At Kanonkop, where the vineyards are lower down and at least 2 degrees Celsius (3.6 degrees Fahrenheit) warmer, the wind is less destructive. It is slower and doesn’t gust as much—average wind speed in Stellenbosch is around 15 to 19 kilometers per hour, but the Cape Doctor can reach 160 kilometers per hour. Here, the wind does its job of cooling down the grapes without the damage or stress. This is one of the reasons why one of Cabernet’s parents, Cabernet Franc, with its shorter ripening period, does well here in the heat and intensity of its growing season. 

On the southerly and relatively flat outskirts of Stellenbosch town, vineyards are often sheltered from the Cape Doctor and can, on days when other sites are being cooled down by the wind, experience slightly higher temperatures. It therefore takes careful control and vigilance in the vineyard to ensure the ripening grapes don’t accumulate sugars too quickly.

Vine Orientation and Canopy Management

Canopy management and vine orientation can help to protect vines in locations that might otherwise be too warm. A saving grace at Blaauwklippen Wine Estate is careful canopy management and site selection; newer vines are planted on Tukulu soils, which contain a relatively high percentage of clay (upward of 55%) and are therefore cooler.

On the other side of the R44, Kleine Zalze has a mostly south-facing aspect, which mitigates some of the heat, but it has reconsidered its approach for all new plantings. The east-west row direction advocated years ago provided for too much exposure on the slope. Northwest by southeast is by far the better option, and all new vines are being planted accordingly.

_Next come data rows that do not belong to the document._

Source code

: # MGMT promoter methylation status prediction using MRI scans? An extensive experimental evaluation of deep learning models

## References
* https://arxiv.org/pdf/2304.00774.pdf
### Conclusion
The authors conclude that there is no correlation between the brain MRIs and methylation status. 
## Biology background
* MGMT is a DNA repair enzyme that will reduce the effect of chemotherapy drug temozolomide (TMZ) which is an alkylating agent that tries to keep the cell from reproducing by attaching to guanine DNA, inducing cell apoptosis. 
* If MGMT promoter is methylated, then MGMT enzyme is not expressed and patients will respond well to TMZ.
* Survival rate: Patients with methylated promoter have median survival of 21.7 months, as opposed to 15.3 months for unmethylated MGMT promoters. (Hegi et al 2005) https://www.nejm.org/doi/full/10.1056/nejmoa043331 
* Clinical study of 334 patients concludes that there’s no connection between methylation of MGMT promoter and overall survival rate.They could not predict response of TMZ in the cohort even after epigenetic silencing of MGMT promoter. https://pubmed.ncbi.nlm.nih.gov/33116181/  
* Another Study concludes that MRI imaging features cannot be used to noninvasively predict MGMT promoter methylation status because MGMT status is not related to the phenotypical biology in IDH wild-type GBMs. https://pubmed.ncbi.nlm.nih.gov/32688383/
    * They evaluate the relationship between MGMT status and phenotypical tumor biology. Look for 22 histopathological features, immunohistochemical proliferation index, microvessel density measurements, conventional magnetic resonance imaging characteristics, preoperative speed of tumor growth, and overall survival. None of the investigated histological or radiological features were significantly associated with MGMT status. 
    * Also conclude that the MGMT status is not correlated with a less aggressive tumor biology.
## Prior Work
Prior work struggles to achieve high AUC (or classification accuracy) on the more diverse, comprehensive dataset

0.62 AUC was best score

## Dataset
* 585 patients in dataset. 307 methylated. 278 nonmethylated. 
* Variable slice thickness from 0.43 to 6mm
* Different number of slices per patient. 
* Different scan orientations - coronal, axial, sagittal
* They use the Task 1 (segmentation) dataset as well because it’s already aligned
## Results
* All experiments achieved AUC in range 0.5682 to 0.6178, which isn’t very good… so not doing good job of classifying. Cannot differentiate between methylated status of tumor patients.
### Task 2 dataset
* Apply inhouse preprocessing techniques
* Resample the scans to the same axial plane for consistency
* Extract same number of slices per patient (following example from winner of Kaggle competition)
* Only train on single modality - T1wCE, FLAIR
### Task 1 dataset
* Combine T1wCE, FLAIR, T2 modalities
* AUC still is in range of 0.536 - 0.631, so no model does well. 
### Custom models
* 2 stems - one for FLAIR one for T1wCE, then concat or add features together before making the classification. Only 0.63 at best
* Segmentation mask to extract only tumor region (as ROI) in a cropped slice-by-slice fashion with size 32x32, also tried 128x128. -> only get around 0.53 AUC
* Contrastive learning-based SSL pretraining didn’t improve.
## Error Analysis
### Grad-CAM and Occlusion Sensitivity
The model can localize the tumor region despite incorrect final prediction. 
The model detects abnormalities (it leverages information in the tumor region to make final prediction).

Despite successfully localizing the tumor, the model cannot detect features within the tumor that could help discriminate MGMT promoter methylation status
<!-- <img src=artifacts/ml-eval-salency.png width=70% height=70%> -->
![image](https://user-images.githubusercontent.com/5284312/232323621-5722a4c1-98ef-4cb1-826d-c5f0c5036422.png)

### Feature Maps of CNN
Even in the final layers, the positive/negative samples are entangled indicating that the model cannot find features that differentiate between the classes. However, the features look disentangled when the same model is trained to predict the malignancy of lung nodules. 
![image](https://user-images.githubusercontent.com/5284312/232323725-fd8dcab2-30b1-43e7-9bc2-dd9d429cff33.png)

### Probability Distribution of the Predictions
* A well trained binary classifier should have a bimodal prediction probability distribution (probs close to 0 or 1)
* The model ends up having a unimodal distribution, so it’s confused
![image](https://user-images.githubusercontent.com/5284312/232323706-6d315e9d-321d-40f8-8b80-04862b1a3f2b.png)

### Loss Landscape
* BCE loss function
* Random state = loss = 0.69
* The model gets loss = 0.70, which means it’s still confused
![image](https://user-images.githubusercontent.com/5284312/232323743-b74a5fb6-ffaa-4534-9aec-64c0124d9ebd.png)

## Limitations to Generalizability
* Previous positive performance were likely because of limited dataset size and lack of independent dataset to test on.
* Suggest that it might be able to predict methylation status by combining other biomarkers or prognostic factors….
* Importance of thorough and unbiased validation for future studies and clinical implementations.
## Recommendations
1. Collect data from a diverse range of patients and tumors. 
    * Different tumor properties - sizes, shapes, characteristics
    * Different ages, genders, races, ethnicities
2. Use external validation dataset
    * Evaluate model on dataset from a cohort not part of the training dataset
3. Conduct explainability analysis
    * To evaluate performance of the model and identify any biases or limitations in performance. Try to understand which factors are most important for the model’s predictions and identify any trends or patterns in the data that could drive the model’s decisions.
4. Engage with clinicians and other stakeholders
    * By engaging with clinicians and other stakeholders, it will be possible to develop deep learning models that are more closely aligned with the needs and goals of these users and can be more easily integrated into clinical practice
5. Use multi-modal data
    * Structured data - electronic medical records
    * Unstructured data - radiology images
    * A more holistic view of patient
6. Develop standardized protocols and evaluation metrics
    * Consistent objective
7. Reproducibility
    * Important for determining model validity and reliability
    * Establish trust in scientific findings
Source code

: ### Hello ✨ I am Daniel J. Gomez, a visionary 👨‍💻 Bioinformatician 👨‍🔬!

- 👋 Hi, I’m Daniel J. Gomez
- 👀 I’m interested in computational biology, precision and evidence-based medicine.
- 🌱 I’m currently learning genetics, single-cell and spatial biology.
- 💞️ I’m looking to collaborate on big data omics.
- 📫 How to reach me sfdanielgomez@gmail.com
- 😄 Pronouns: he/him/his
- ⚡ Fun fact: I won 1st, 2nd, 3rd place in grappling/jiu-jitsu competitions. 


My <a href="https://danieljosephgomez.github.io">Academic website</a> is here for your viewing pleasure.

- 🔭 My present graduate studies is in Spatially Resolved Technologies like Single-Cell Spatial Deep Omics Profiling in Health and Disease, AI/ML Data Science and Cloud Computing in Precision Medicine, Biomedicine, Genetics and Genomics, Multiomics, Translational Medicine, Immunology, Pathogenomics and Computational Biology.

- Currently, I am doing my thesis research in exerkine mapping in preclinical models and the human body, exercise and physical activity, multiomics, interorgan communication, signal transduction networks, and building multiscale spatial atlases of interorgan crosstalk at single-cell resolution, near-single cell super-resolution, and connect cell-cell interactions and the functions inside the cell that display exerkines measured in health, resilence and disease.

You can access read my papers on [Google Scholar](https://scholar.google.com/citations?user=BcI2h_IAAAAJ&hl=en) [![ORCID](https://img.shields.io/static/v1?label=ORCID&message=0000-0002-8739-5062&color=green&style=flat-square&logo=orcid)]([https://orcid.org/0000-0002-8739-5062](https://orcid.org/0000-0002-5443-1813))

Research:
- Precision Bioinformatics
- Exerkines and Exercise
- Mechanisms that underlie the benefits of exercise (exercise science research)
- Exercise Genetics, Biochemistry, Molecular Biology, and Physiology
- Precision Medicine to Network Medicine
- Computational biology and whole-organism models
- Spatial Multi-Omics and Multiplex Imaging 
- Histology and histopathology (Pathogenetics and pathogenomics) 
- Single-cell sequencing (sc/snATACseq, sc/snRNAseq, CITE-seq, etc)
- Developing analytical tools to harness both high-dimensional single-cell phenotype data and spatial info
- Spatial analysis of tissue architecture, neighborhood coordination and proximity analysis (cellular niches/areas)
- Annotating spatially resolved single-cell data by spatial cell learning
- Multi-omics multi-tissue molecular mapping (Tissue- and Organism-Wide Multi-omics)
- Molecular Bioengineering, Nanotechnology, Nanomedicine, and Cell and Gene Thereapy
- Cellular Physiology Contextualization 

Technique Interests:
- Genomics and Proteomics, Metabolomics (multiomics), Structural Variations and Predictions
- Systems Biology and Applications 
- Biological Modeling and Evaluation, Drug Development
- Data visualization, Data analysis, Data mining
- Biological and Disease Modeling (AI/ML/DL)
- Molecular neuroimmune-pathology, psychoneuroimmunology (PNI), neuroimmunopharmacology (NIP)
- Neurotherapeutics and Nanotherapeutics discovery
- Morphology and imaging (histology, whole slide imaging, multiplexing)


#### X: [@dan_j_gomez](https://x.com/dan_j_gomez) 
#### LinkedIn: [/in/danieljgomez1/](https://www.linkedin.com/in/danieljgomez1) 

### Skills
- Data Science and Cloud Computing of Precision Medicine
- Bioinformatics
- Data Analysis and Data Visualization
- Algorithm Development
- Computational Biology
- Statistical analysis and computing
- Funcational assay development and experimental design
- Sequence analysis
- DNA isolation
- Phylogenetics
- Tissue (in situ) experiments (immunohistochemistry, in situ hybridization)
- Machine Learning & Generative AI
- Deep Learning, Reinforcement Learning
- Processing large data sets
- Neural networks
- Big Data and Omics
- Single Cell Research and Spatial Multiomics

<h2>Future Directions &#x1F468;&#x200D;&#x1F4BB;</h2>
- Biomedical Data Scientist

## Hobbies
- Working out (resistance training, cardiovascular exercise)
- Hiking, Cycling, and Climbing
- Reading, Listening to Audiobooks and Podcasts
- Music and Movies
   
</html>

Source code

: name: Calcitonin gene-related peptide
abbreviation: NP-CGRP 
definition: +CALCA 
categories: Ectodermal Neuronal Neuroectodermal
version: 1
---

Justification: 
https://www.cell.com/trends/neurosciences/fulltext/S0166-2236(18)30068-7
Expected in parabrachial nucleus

The estate is also fine-tuning its shoot positioning and pruning regimes, which means physiological ripeness at lower alcohols, with less time spent on canopy management.

Conclusion

While Stellenbosch can generally be described as a warm grapegrowing area, its topography and proximity to the ocean, in combination with the seasonal winds and ocean currents, create numerous microclimates boasting “cool sunshine.” These areas deliver the climatic conditions critical for making high-quality Cabernet wines, and Stellenbosch is receiving growing attention for the excellence of these wines. 

References

Carey, Victoria A., et al. “Viticultural Terroirs in Stellenbosch, South Africa. Spatialisation of Viticultural and Oenological Potential for Cabernet-Sauvignon and Sauvignon Blanc by Means of a Preliminary Model.” Journal international des sciences de la vigne et du vin 43, no. 1 (2009).

Carey, Victoria A., et al. “Viticultural Terroirs in Stellenbosch, South Africa. The Identification of Natural Terroir Units.” Journal international des sciences de la vigne et du vin 42, no. 4 (2008).